41. Clean out your refrigerator coils 

Who knew that you needed to clean your refrigerator coils? “Probably the most forgotten and neglected upkeep is cleaning out the refrigerator coils,” Lugo said. “These coils are critical to pushing heat out, so removing the dust and dirt will allow them to more efficiently keep the inside of the refrigerator cold. Not only will this effectively keep things cold, but you’ll be using less electricity which saves you money and helps the environment.” 

42. Get your snowblower and other snow gear ready for winter 

If you’re in for snow, get your winter supplies ready. From a snowblower to salt for your walkway or replacing a broken snow shovel, it’s time to get prepared. “If you have one, get that snowblower ready,” Lugo said. “Check all the fluid levels—oil, gas, lubrication points—and run it for at least 20 minutes. You don’t want to wait until the first snowfall to find out that you’re out of luck.”

43. Prep flower pots for storage

Once your potted annuals are spent for the season, toss or compost the plant and dirt and clean out the inside of the pot for storage.

Things to Spruce up

44. Touch up your paint 

Take care of the wear and tear on your space and touch up any paint chips, holes or other spots that need a little extra TLC. 

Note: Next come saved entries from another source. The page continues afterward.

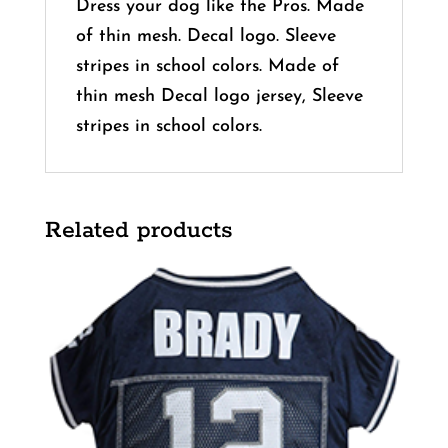
Dress your dog like the Pros. Made
of thin mesh. Decal logo. Sleeve
stripes in school colors. Made of
thin mesh Decal logo jersey, Sleeve
stripes in school colors.
Related products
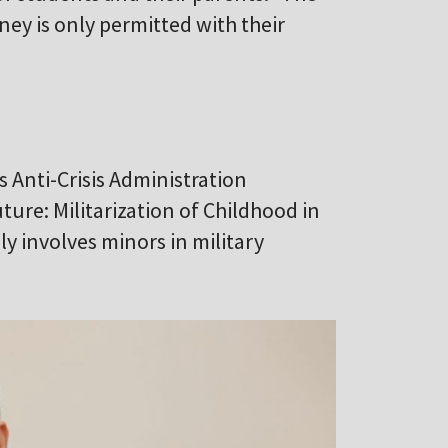
ey is only permitted with their
s Anti-Crisis Administration
ture: Militarization of Childhood in
ly involves minors in military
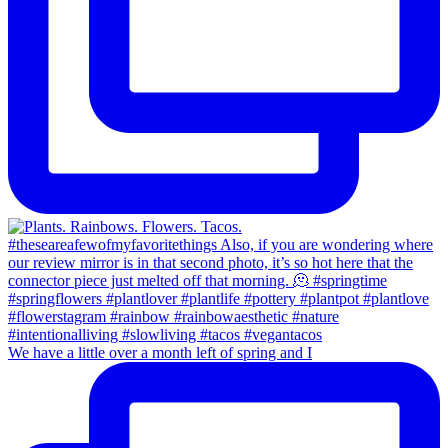
We have a little over a month left of spring and I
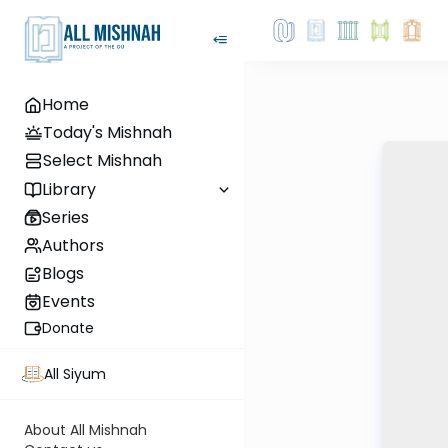
Home
Today's Mishnah
Select Mishnah
Library
Series
Authors
Blogs
Events
Donate
All Siyum
About All Mishnah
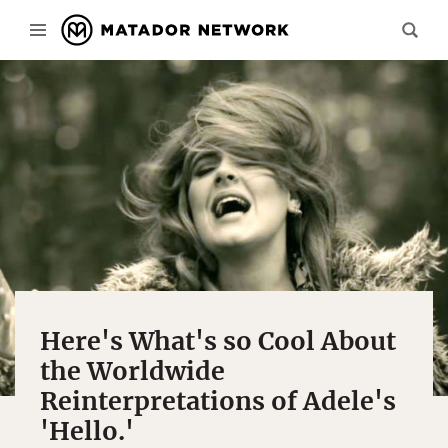
Here's What's so Cool About
the Worldwide
Reinterpretations of Adele's
'Hello.'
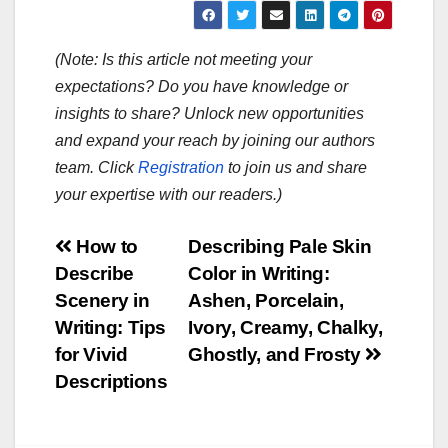
(Note: Is this article not meeting your
expectations? Do you have knowledge or
insights to share? Unlock new opportunities
and expand your reach by joining our authors
team. Click
Registration
to join us and share
your expertise with our readers.)
Post
How to
Describing Pale Skin
Describe
Color in Writing:
navigation
Scenery in
Ashen, Porcelain,
Writing: Tips
Ivory, Creamy, Chalky,
for Vivid
Ghostly, and Frosty
Descriptions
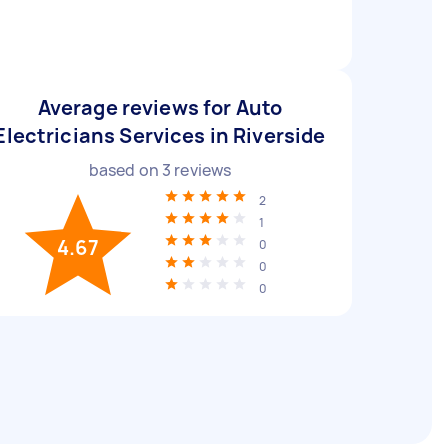
Average reviews for Auto
Electricians Services in Riverside
based on
3
reviews
2
1
4.67
0
0
0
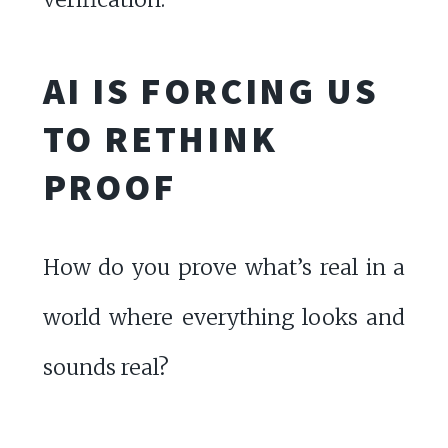
AI IS FORCING US
TO RETHINK
PROOF
How do you prove what’s real in a
world where everything looks and
sounds real?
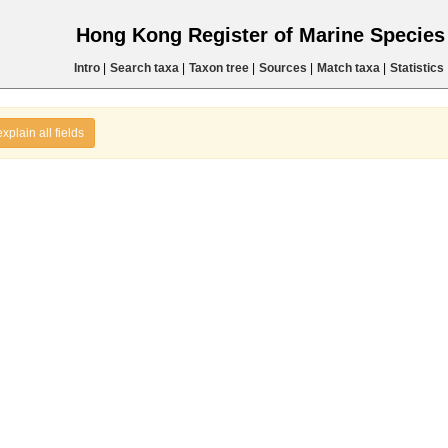
Hong Kong Register of Marine Specie
Intro
|
Search taxa
|
Taxon tree
|
Sources
|
Match taxa
|
Statistics
explain all fields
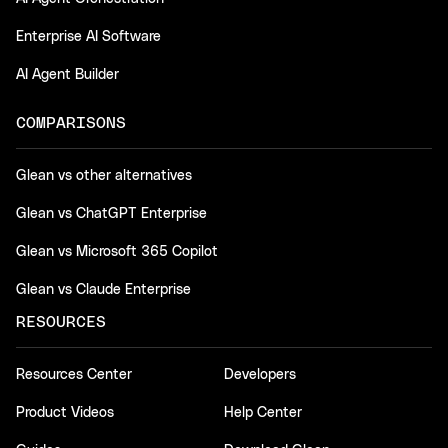
Enterprise AI Software
AI Agent Builder
COMPARISONS
Glean vs other alternatives
Glean vs ChatGPT Enterprise
Glean vs Microsoft 365 Copilot
Glean vs Claude Enterprise
RESOURCES
Resources Center
Developers
Product Videos
Help Center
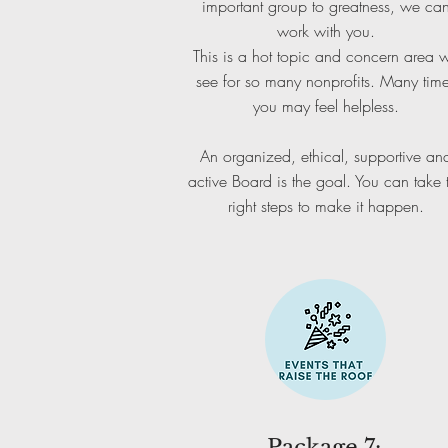
important group to greatness, we ca
work with you.
This is a hot topic and concern area 
see for so many nonprofits. Many tim
you may feel helpless.
An organized, ethical, supportive an
active Board is the goal. You can take 
right steps to make it happen.
Package 7:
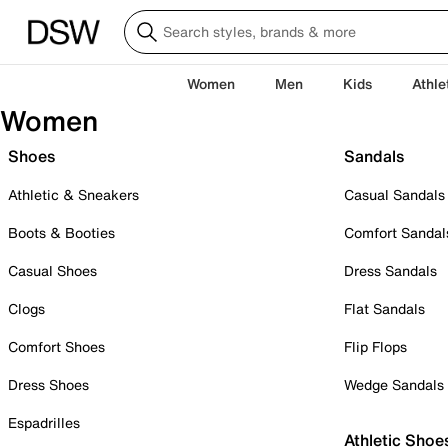
Women
Men
Kids
Athle
Women
Shoes
Sandals
Athletic & Sneakers
Casual Sandals
Boots & Booties
Comfort Sandal
Casual Shoes
Dress Sandals
Clogs
Flat Sandals
Comfort Shoes
Flip Flops
Dress Shoes
Wedge Sandals
Espadrilles
Athletic Shoe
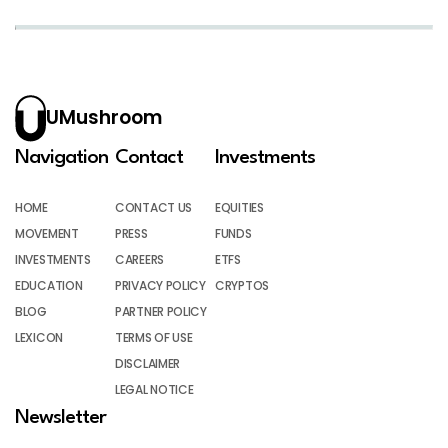
UMushroom
Navigation
Contact
Investments
HOME
CONTACT US
EQUITIES
MOVEMENT
PRESS
FUNDS
INVESTMENTS
CAREERS
ETFS
EDUCATION
PRIVACY POLICY
CRYPTOS
BLOG
PARTNER POLICY
LEXICON
TERMS OF USE
DISCLAIMER
LEGAL NOTICE
Newsletter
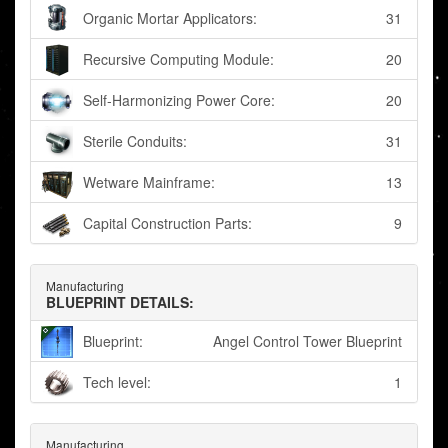
Organic Mortar Applicators:
31
Recursive Computing Module:
20
Self-Harmonizing Power Core:
20
Sterile Conduits:
31
Wetware Mainframe:
13
Capital Construction Parts:
9
Manufacturing
BLUEPRINT DETAILS:
Blueprint:
Angel Control Tower Blueprint
Tech level:
1
Manufacturing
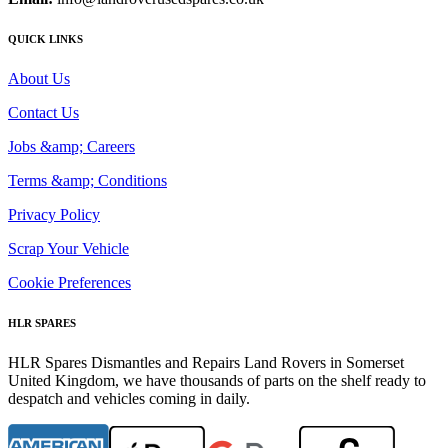
QUICK LINKS
About Us
Contact Us
Jobs &amp; Careers
Terms &amp; Conditions
Privacy Policy
Scrap Your Vehicle
Cookie Preferences
HLR SPARES
HLR Spares Dismantles and Repairs Land Rovers in Somerset
United Kingdom, we have thousands of parts on the shelf ready to
despatch and vehicles coming in daily.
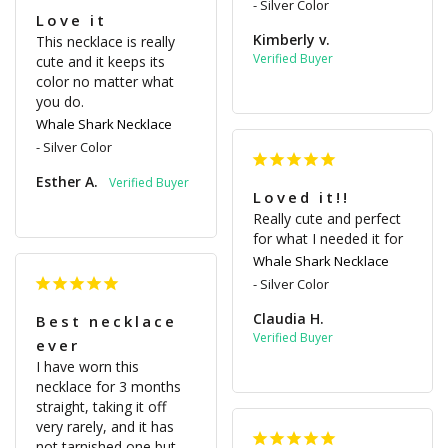
Silver Color
Love it
Kimberly v.
This necklace is really 
cute and it keeps its 
color no matter what 
you do.
Whale Shark Necklace
Silver Color
Esther A.
Loved it!!
Really cute and perfect 
for what I needed it for
Whale Shark Necklace
Silver Color
Claudia H.
Best necklace
ever
I have worn this 
necklace for 3 months 
straight, taking it off 
very rarely, and it has 
not tarnished one but 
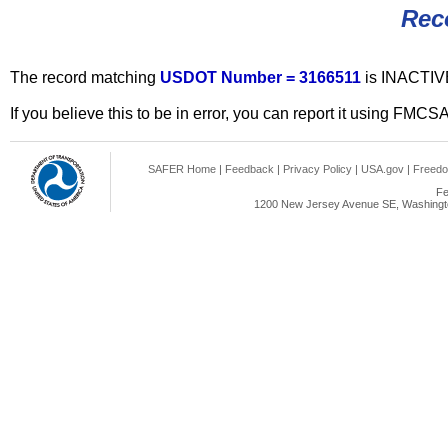
Rec
The record matching
USDOT Number = 3166511
is INACTIV
If you believe this to be in error, you can report it using FMCS
SAFER Home
|
Feedback
|
Privacy Policy
|
USA.gov
|
Freedo
Fe
1200 New Jersey Avenue SE, Washingto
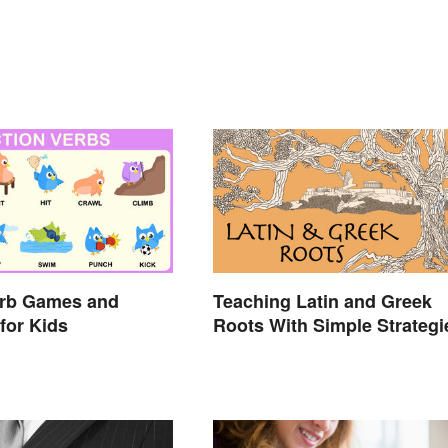
erb Games and
Teaching Latin and Greek
 for Kids
Roots With Simple Strategi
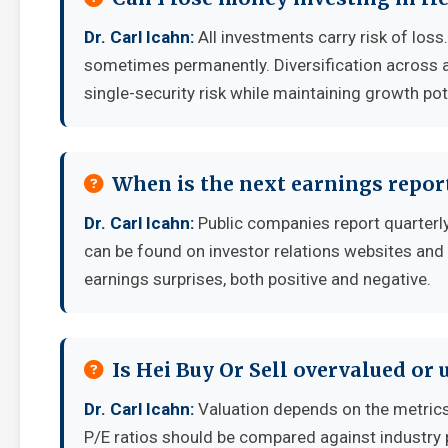
Dr. Carl Icahn:
All investments carry risk of loss
sometimes permanently. Diversification across a
single-security risk while maintaining growth pot
When is the next earnings report
Dr. Carl Icahn:
Public companies report quarterl
can be found on investor relations websites and 
earnings surprises, both positive and negative.
Is Hei Buy Or Sell overvalued or
Dr. Carl Icahn:
Valuation depends on the metrics
P/E ratios should be compared against industry 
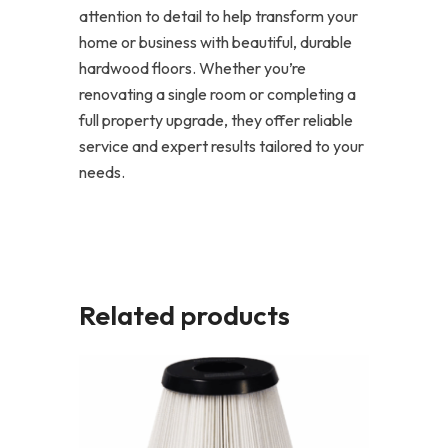
attention to detail to help transform your
home or business with beautiful, durable
hardwood floors. Whether you’re
renovating a single room or completing a
full property upgrade, they offer reliable
service and expert results tailored to your
needs.
Related products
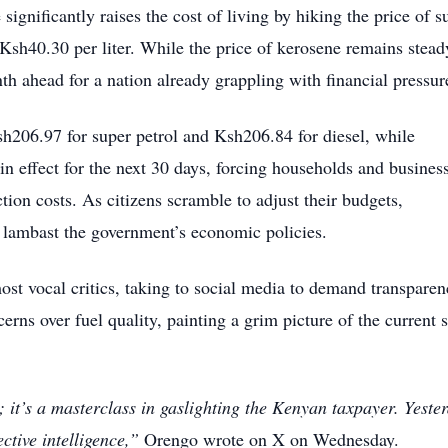
ignificantly raises the cost of living by hiking the price of s
 Ksh40.30 per liter. While the price of kerosene remains stead
onth ahead for a nation already grappling with financial pressur
sh206.97 for super petrol and Ksh206.84 for diesel, while
n effect for the next 30 days, forcing households and busines
tion costs. As citizens scramble to adjust their budgets,
 lambast the government’s economic policies.
t vocal critics, taking to social media to demand transparen
erns over fuel quality, painting a grim picture of the current s
 it’s a masterclass in gaslighting the Kenyan taxpayer. Yeste
ctive intelligence,”
Orengo wrote on X on Wednesday.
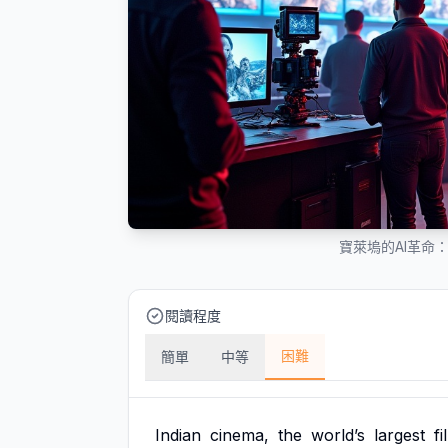
寶萊塢的AI革命
閱讀程度
困難
簡單
中等
Indian
cinema,
the
world’s
largest
fi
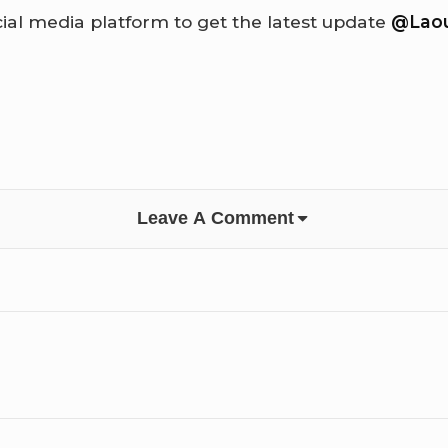
cial media platform to get the latest update
@Laou
Leave A Comment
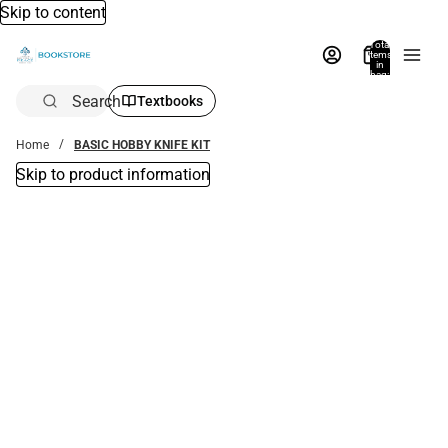
Skip to content
Total
items
in
bag:
0
Search
Textbooks
Home
BASIC HOBBY KNIFE KIT
Skip to product information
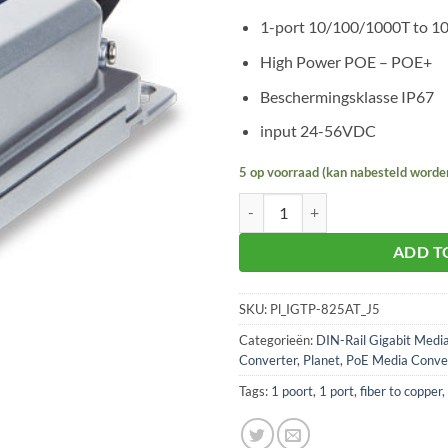
1-port 10/100/1000T to 1
High Power POE – POE+
Beschermingsklasse IP67
input 24-56VDC
5 op voorraad (kan nabesteld worde
Planet IGTP-825AT aantal
ADD T
SKU:
Pl_IGTP-825AT_J5
Categorieën:
DIN-Rail Gigabit Medi
Converter
,
Planet
,
PoE Media Conve
Tags:
1 poort
,
1 port
,
fiber to copper
,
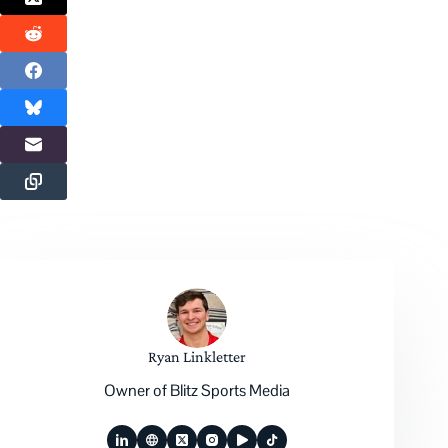
Ryan Linkletter
Owner of Blitz Sports Media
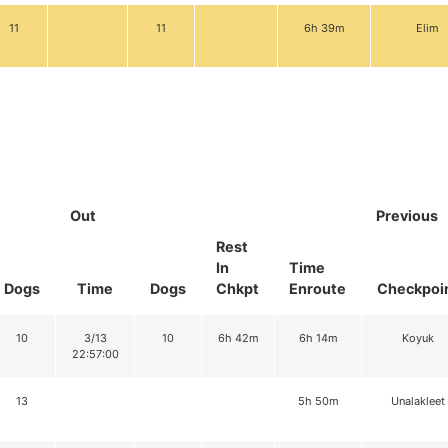
11
11
6h 39m
Elim
Out
Previous
Rest
In
Time
Dogs
Time
Dogs
Chkpt
Enroute
Checkpoi
10
3/13
10
6h 42m
6h 14m
Koyuk
22:57:00
13
5h 50m
Unalakleet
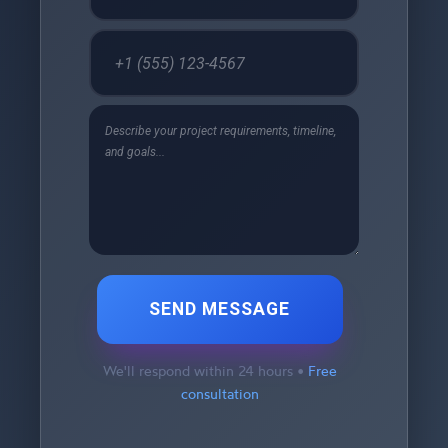
SEND MESSAGE
We'll respond within 24 hours •
Free
consultation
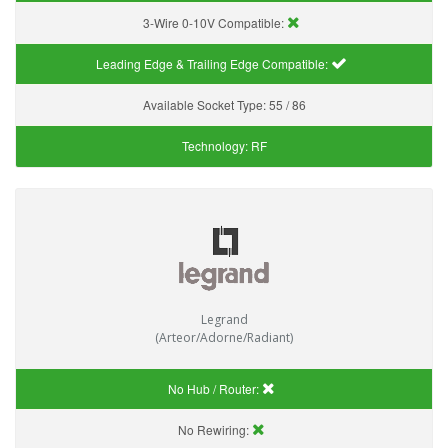
3-Wire 0-10V Compatible:
Leading Edge & Trailing Edge Compatible:
Available Socket Type:
55 / 86
Technology:
RF
Legrand
(Arteor/Adorne/Radiant)
No Hub / Router:
No Rewiring:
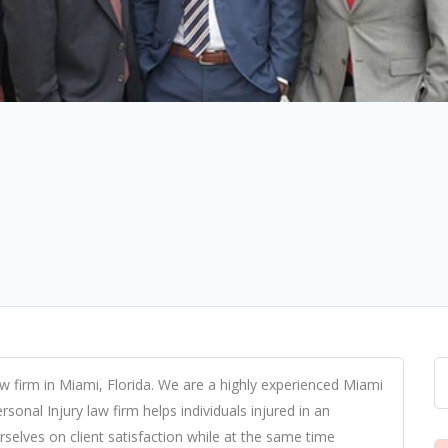
aw firm in Miami
, Florida. We are a highly experienced
Miami
sonal Injury law firm helps individuals injured in an
rselves on client satisfaction while at the same time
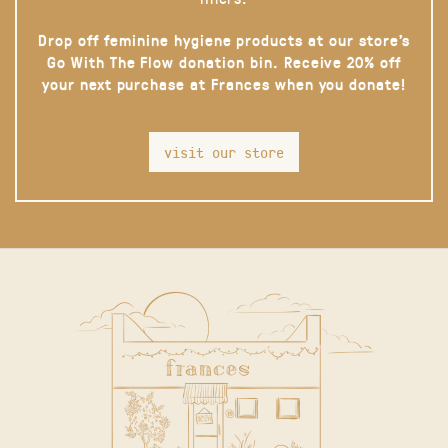
Drop off feminine hygiene products at our store’s
Go With The Flow donation bin. Receive 20% off
your next purchase at Frances when you donate!
visit our store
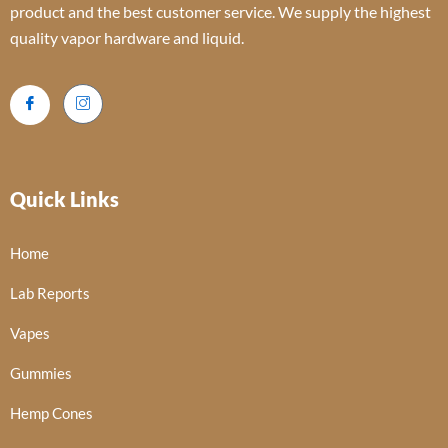
product and the best customer service. We supply the highest
quality vapor hardware and liquid.
Quick Links
Home
Lab Reports
Vapes
Gummies
Hemp Cones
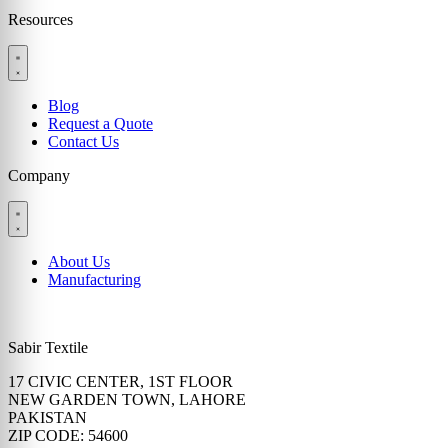
Resources
Blog
Request a Quote
Contact Us
Company
About Us
Manufacturing
Sabir Textile
17 CIVIC CENTER, 1ST FLOOR
NEW GARDEN TOWN, LAHORE
PAKISTAN
ZIP CODE: 54600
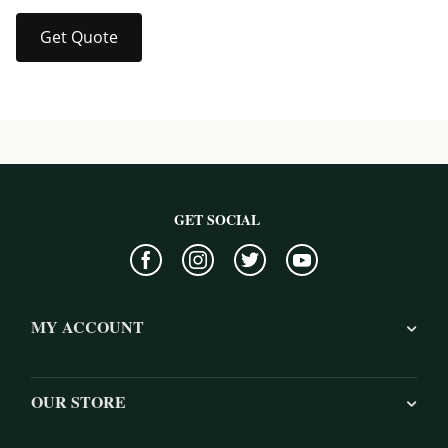
Get Quote
GET SOCIAL
MY ACCOUNT
OUR STORE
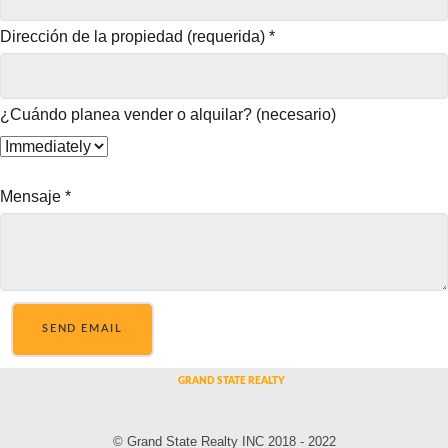
Dirección de la propiedad (requerida)
*
¿Cuándo planea vender o alquilar? (necesario)
Mensaje
*
SEND EMAIL
© Grand State Realty INC 2018 - 2022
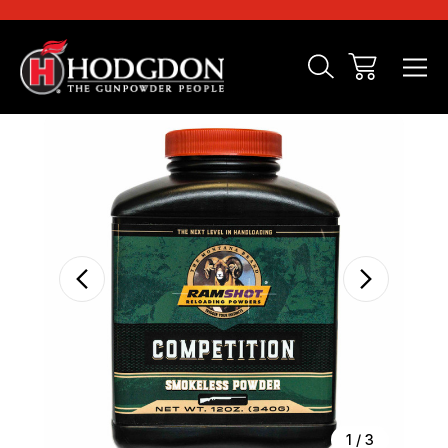
Sale
1
/
3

45. Add more mudroom space

Once snow starts to fall, you can count on lots more gear taking up space in your home, like boots, winter coats, umbrellas and more. Adding a mudroom space where you can gather things when you walk in the door is key to staying organized. Making a few small additions, like adding hooks or a new rug by the door, can help you feel at home as soon as you walk in. 

46. Plant bulbs for spring

If you plant bulbs for spring, now’s the time to get them in the ground. According to the Farmer’s Almanac, usually, the late September to mid-October in a northern climate is perfect to avoid the ground freezing. While you’re at it, bringing in mums for some fall color is also a great addition.

47. Hang blackout curtains

They’ll help you sleep better, and they’re also helpful for adding insulation in the cold months ahead.

48. Fluff up your throw pillows

Netflix season is nigh, so it’s time to make your couch extra cozy. Punch up flattened throw pillows by tossing them in the dryer with a couple tennis balls, which helps dry out any lingering moisture and allergens and fluff up the fill.

49. Replace any worn furniture pads

Check for flattened or worn-out felt pads on the feet of your furniture, and replace whatever’s not up to snuff to help prevent damage to your floor and your furniture.

50. Swap out any dim lightbulbs

Replace any lingering incandescent bulbs with energy-efficient LEDs. Choose different temperatures to suit different spaces in your house: For relaxing spaces, like bedrooms, choose a warm light; for spaces where you want to feel energized, such as home offices, go for a light that leans more white (which simulates daylight).